Larson's concentration on the legal battles framed by the "adversarial legal system," however, tends to overwhelm the subtlety he mentions but does not fully develop in the other two chapters. In the third chapter he identifies three ways historians view the relationship between science and religion but finds that "among Americans, the so-called conflict or warfare model is perhaps the most common way to view the interaction" (38). He then highlights the role played by some important proponents of the model from the nineteenth century to the present. Larson ends the chapter by using his survey data to show that scientists' religious beliefs have changed little despite a century of scientific progress, and he suggests that though the warfare metaphor tenaciously holds on, it is overdrawn.

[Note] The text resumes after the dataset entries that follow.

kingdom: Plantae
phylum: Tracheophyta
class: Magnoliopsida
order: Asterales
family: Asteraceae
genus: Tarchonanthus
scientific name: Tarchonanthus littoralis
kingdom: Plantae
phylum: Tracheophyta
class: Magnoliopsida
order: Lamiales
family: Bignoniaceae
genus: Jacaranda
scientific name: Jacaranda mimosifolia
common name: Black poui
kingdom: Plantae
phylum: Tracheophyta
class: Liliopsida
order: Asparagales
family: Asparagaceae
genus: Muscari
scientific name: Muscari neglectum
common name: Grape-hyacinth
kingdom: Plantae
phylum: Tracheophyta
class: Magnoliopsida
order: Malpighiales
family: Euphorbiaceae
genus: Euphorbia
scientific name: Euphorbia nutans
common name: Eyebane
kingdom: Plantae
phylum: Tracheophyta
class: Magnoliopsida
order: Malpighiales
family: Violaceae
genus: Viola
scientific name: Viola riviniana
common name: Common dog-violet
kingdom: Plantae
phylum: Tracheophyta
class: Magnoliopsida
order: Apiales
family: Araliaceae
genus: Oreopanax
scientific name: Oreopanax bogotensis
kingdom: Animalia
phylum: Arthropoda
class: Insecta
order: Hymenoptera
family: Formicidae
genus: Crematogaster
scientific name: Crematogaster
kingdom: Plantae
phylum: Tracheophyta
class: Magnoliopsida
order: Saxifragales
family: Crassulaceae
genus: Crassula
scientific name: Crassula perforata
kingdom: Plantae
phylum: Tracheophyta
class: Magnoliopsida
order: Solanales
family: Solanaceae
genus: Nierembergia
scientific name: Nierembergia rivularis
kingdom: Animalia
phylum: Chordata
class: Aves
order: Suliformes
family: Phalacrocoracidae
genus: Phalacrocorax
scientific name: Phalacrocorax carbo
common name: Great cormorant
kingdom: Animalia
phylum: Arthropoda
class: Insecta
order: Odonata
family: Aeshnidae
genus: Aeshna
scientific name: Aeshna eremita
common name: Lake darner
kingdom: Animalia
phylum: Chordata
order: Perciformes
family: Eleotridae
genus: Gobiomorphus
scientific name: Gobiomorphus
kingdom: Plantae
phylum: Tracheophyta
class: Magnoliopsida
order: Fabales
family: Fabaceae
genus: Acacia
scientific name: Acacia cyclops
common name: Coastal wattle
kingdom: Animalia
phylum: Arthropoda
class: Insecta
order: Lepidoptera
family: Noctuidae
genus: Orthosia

The first chapter, constrained by both the format and the need to set up the controversies of the second and third chapters, is the least satisfying. In it Larson perpetuates the mistaken conflation of nineteenth-century Darwinism, evolution, and evolutionism that is all too prevalent in histories of the idea of evolution. The chapter also focuses on Darwin's theories of natural selection to the exclusion of the wider field of evolutionist theories of the time, many of which were finding wide acceptance among American Christians. Larson highlights the lines of conflict between religion and science but mutes the potentially more important conflicts within religious communities over various non-Darwinian evolutionary theories.  These latter disputes have had as much to do with the rise of the fundamentalist reaction of the early twentieth century as the refinement of evolutionary biology as a science.

Despite the minor criticism, which really is only relevant for those more deeply interested in the subject, this is a dandy fifty-five-page sketch to the debates. The reader will not be overwhelmed with footnotes—there are none—or facts, but will find a neat introduction to the source and background of the current controversy over the teaching of evolution in public schools. It is an excellent choice for general readers interested in a brief overview of the subject.